- Exercise 1 -
Please render the records below the TEMPO cluster guide as a Markdown table with a row-number column headed "No." and a line column headed "Line." Include every line of the records, but skip blank lines and leave the pictures out of the answer.
[Text for analysis]
Table of contents
Introduction
TEMPO is the supercomputer cluster that belongs to Bernardi Research Group at Caltech. It has 35 computer nodes (up to Oct. 2020).
Queues
We have a few queues on Tempo. The following table shows the names of those queues and their walltime and max number of nodes per request:
Queue | Walltime (hours) | Max # of nodes |
---|---|---|
shortJobsQ | 12 | 20 |
longJobsQ | 168 | 20 |
debugQ | 1 | 2 |
singleNodeQ | 168 | 1 |
veryShortJobsQ | 2 | NA |
Note that to get the node information, we can type qstat -q
on TEMPO.
TEMPO has, in principle, 35 working nodes (each node has 10 cores and each core has 2 CPUs). If some of them are not working, please discuss the related issues on our SLACK channel (hpc
). If we cannot solve the issues, we usually contact IMSS using Caltech Help; however, please discuss the relevant issues first in our HPC Slack channel.
Access
-
log into help.caltech.edu and open a ticket to request access to tempo.
-
fill out the relevant details as specified below:
- outline the reason for request details
- attach your public SSH key with the ticket (see below to get one)
- provide one or two preferred username options (you could write these information in “request details”)
- speficy which SHELL you would like to use (basically we choose
bash
, andzsh
is not available on Tempo) - cc the Principal Investigator, Prof. Bernardi
Generate a SSH Key…
An SSH key is a component of the secure shell protocol used to log in to remove servers through a local machine. Please google “how to generate a ssh key” to find out how to get one if you are not familiar with ssh-key.
[/Text for analysis]
[Records to process]
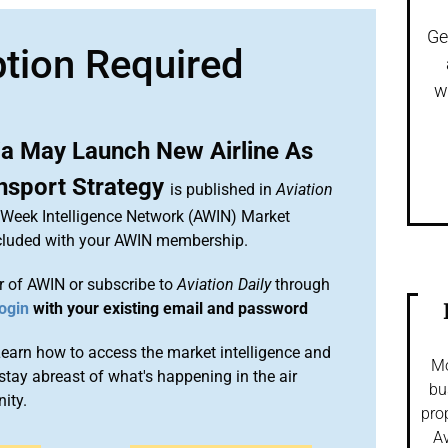
Ge
ption Required
w
ia May Launch New Airline As
ansport Strategy
is published in
Aviation
n Week Intelligence Network (AWIN) Market
included with your AWIN membership.
 of AWIN or subscribe to
Aviation Daily
through
ogin
with your existing email and password
arn how to access the market intelligence and
Mo
stay abreast of what's happening in the air
bu
ity.
pro
Av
[/Records to process]
- Exercise 2 -
Answer these questions from the TEMPO cluster guide.
(a) How many computer nodes does TEMPO have as of Oct. 2020?
(b) What is the walltime of debugQ?
(c) At what site do you open a ticket to request access to Tempo?

- Solution 1 -
| No. | Line |
|---|---|
| 1 | Ge |
| 2 | ption Required |
| 3 | w |
| 4 | ia May Launch New Airline As |
| 5 | ansport Strategy |
| 6 | is published in |
| 7 | Aviation |
| 8 | n Week Intelligence Network (AWIN) Market |
| 9 | included with your AWIN membership. |
| 10 |  of AWIN or subscribe to |
| 11 | Aviation Daily |
| 12 | through |
| 13 | ogin |
| 14 | with your existing email and password |
| 15 | arn how to access the market intelligence and |
| 16 | Mo |
| 17 | stay abreast of what's happening in the air |
| 18 | bu |
| 19 | ity. |
| 20 | pro |
| 21 | Av |

- Solution 2 -
(a) 35
(b) 1 hour
(c) help.caltech.edu